* **Aufgabe**:
Beantworte anhand des Textes über die Familie Haase die folgenden Fragen:
(a) In welchem US-Bundesstaat lebte Claret Haase, als sie im Oberberg Online-Gästebuch anfragte?
(b) Aus welchem Ort stammt Heinz-Bernd Padberg?
(c) In welchem Ort in Illinois landete Christian Haase als Schweinezüchter?

* **Angezeigter Text**:

# # # # #

Vor über einem Jahr hatte die symphatische Amerikanerin, damals noch in Texas lebend, im Oberberg Online-Gästebuch angefragt, ob vielleicht einer jemanden aus ihrer Familie in Stülinghausen oder irgendwen aus diesem Ort kenne. Die Oberberg-Aktuell-Redaktion antwortete, suchte Haases aus dem Telefonbuch heraus, machte für Claret Fotos aus "ihrem" Ort. Denn soviel war bekannt: Ihre Familie stammt von dort.



Die ganze Zeit hielt der email-Kontakt zwischen Redaktion und Amerika, bis Claret Haase Ende April selber nach Deutschland reiste, um ihre Wurzeln zu suchen. Sie lernte in Stülinghausen ihre Verwandten und deren Haus kennen und sah auch viel von Oberberg.

Bei ihren Verwandten Dieter (r.) und Doris (l.) Haase erfuhr Claret viel neues - Heinz-Bernd Padberg begleitete sie in Deutschland.]



Der Auswanderer Christian Haase ist als Sohn der Eheleute Johann Peter Haase und Anna Maria Calsbach am 10. September 1815 in Stülinghausen geboren worden, soviel fand ihre zweite Kontaktperson in Deutschland, Heinz-Bernd Padberg aus Bergisch Gladbach, heraus. Christian Haase war der Ur-Ur-Großvater von Claret, ein Einzelkind, der das Land wohl wegen der schlechten wirtschaftlichen Aussichten Mitte des 19. Jahrhunderts in Richtung Amerika verließ - zuvor heiratete er am 18. Mai 1848 vor dem Bürgermeister von Marienheide seine Gattin Henriette Junker (18 Jahre alt, geboren zu Möllsiepen, Regierungsbezirk Arnsberg, wohnhaft zu Stülinghausen) -, um dort sein Glück zu suchen. 18 Jahre alt war er damals, verkaufte das Haus in der Gummersbacher Straße 19, und landete als Schweinezüchter in Washburne im US-Bundesstaat Illinois.



Christian Haases Eltern können nicht mit nach Amerika ausgewandert sein, weil sie gemäß der Heiratsurkunde schon verstorben waren. Von den Eltern lebte schon bei der Eheschließung nur noch die Mutter. Im amerikanischen Mittelwesten von Illinois lebten relativ viele Deutschstämmige, Haase wurde Besitzer eines "Tante-Emma-Ladens", Postmeister für den Staat und "die Leute mochten ihn", hat Claret über ihren Urahn herausgefunden. Sogar Senator von Illinois wurde der Stülinghausener.

# # # # #

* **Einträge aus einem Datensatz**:
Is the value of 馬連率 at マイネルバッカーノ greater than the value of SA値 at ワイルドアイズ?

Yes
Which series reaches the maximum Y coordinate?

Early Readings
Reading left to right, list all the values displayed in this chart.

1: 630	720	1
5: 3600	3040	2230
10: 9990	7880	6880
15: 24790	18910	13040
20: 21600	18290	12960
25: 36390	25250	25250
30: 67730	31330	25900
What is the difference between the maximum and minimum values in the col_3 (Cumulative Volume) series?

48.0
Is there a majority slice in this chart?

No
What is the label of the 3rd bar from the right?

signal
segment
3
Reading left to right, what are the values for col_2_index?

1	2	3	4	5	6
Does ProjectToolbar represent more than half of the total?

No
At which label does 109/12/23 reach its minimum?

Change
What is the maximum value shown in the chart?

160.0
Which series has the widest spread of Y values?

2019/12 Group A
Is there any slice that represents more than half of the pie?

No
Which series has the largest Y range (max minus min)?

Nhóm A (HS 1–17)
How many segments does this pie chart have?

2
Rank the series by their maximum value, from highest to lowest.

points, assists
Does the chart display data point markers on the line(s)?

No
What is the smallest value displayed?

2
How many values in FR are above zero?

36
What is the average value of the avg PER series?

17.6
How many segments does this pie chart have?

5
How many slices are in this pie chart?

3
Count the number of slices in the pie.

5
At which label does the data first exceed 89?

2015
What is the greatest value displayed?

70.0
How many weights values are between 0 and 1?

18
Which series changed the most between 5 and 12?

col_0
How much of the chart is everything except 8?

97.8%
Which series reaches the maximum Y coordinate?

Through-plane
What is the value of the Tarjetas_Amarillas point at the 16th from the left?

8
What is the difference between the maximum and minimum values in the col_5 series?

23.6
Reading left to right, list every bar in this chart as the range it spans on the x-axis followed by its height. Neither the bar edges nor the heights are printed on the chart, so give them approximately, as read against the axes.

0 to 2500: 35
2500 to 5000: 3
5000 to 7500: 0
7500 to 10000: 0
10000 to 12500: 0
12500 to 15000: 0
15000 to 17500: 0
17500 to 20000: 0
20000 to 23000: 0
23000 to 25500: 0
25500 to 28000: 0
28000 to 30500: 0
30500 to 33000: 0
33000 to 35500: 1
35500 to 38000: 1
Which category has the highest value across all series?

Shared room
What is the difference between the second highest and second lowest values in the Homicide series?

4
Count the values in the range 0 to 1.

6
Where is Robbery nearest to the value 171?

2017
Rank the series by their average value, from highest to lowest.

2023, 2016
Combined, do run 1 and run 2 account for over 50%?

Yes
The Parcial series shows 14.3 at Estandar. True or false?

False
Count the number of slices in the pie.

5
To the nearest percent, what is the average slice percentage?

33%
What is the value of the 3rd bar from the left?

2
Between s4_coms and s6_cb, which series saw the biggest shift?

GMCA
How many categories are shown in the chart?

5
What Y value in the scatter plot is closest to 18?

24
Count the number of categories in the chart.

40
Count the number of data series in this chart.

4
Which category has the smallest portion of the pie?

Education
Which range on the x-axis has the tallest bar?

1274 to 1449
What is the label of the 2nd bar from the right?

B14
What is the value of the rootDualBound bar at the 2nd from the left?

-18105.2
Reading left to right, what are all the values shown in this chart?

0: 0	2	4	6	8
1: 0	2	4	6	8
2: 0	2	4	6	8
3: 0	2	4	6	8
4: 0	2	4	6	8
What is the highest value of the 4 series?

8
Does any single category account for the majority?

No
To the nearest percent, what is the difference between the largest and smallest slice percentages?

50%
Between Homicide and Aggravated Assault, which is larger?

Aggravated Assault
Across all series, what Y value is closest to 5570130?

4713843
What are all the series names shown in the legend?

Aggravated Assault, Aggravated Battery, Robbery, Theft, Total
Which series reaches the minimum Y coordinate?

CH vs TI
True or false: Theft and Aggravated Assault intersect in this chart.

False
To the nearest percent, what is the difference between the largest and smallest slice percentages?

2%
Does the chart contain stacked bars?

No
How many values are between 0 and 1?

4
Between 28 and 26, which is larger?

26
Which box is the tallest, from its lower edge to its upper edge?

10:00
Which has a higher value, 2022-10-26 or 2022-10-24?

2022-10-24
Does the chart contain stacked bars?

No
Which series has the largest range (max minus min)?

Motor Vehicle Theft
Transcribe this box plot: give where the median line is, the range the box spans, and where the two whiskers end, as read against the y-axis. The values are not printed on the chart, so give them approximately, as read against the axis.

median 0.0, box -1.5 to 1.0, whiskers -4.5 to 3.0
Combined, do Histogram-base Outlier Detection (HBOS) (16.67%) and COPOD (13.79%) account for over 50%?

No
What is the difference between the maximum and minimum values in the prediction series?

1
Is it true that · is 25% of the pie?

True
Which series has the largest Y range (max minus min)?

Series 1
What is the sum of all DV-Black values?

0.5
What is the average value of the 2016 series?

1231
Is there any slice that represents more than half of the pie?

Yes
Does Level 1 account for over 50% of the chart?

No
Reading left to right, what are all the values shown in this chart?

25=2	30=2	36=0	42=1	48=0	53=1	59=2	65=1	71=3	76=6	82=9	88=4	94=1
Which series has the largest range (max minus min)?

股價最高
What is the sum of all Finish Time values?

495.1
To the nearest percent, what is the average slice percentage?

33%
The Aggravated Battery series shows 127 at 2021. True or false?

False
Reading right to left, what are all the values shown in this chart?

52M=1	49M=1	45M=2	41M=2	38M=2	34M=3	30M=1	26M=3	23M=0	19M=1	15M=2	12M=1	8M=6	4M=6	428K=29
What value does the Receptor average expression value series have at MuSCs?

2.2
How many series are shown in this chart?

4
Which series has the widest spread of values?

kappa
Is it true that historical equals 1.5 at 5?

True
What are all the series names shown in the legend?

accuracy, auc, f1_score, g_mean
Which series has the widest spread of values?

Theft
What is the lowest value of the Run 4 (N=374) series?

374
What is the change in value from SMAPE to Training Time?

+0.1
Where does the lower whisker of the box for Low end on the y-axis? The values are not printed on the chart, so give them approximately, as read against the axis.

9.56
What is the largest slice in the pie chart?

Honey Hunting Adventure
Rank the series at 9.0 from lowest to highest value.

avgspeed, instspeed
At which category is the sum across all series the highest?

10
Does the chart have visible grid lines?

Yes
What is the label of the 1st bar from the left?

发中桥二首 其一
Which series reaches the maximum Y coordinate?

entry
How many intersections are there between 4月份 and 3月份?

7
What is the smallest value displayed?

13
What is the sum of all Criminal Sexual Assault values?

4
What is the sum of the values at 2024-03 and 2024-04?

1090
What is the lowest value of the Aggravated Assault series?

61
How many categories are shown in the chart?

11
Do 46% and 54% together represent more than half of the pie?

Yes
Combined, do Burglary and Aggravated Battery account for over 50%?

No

# # # # #

* **Lösung**:
(a) In Texas.
(b) Aus Bergisch Gladbach.
(c) In Washburne.